[Circuit design text data]

----

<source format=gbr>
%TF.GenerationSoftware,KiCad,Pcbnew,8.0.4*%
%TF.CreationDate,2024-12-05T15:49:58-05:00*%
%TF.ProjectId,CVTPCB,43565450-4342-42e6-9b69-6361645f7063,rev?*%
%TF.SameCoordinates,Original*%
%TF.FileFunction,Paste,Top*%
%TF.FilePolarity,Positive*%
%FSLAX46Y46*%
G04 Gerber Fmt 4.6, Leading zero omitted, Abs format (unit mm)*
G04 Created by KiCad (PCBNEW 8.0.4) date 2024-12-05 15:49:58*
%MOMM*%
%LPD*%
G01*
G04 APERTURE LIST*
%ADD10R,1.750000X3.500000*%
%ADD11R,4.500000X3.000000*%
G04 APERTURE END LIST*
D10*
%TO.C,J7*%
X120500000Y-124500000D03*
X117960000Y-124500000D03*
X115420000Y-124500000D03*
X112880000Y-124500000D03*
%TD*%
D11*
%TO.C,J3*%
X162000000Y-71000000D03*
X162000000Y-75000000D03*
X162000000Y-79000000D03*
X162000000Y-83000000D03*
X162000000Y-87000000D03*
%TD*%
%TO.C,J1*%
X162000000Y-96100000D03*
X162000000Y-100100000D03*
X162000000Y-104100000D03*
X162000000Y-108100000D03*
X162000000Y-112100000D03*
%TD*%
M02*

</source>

----

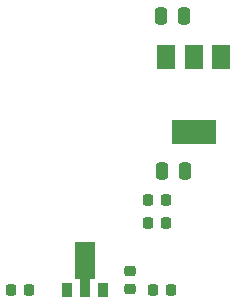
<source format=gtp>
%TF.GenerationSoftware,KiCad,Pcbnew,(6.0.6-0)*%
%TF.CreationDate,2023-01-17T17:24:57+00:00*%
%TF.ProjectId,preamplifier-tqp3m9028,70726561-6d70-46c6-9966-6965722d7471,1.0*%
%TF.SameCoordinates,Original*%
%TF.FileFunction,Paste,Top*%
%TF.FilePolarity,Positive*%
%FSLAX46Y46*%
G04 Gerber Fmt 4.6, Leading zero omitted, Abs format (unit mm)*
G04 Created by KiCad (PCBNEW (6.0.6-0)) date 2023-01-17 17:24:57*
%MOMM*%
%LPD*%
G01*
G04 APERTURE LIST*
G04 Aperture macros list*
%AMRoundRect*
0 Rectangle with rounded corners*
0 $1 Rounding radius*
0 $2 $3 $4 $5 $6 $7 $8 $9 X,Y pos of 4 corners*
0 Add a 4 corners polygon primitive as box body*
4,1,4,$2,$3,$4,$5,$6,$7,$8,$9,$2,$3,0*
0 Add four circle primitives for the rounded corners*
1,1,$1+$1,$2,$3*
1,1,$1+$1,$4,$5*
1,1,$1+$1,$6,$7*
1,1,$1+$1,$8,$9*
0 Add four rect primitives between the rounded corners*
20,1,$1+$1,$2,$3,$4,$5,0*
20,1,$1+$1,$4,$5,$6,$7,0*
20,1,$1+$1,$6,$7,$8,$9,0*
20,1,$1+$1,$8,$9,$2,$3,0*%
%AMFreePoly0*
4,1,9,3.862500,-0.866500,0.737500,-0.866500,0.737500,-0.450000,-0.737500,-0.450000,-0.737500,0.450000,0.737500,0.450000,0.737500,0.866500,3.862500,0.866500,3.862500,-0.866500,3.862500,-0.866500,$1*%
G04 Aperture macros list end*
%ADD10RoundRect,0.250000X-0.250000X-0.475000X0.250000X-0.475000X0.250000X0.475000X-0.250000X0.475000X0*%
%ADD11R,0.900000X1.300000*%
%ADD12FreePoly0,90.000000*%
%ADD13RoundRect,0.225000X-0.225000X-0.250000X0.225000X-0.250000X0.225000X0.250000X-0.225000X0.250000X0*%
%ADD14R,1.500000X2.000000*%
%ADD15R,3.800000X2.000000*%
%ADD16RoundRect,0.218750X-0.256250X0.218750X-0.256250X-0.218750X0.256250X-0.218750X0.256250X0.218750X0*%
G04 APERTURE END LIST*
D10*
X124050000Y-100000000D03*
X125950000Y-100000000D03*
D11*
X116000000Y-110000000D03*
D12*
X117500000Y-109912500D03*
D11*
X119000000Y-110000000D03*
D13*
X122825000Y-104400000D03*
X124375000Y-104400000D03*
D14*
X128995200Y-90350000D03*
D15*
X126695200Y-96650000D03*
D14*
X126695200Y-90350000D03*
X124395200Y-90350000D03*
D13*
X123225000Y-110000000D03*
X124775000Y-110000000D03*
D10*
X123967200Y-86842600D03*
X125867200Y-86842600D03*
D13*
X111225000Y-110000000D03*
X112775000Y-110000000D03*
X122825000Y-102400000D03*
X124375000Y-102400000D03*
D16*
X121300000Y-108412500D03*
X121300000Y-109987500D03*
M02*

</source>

----

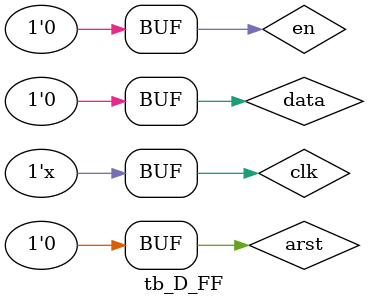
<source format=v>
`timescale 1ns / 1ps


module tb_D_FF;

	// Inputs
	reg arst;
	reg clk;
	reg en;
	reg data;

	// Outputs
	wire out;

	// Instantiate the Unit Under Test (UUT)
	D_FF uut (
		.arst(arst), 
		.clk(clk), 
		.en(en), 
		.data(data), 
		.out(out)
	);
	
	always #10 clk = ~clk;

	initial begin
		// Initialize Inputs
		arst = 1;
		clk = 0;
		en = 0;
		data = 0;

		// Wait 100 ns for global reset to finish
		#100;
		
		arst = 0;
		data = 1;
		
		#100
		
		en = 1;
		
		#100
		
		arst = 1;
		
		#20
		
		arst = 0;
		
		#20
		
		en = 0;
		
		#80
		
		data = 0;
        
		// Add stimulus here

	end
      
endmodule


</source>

----

• _Problem statement_:
Scan the entries above for the word "GenerationSoftware", then copy every line in which it occurs.

• _Final answer_:
%TF.GenerationSoftware,KiCad,Pcbnew,8.0.4*%
%TF.GenerationSoftware,KiCad,Pcbnew,(6.0.6-0)*%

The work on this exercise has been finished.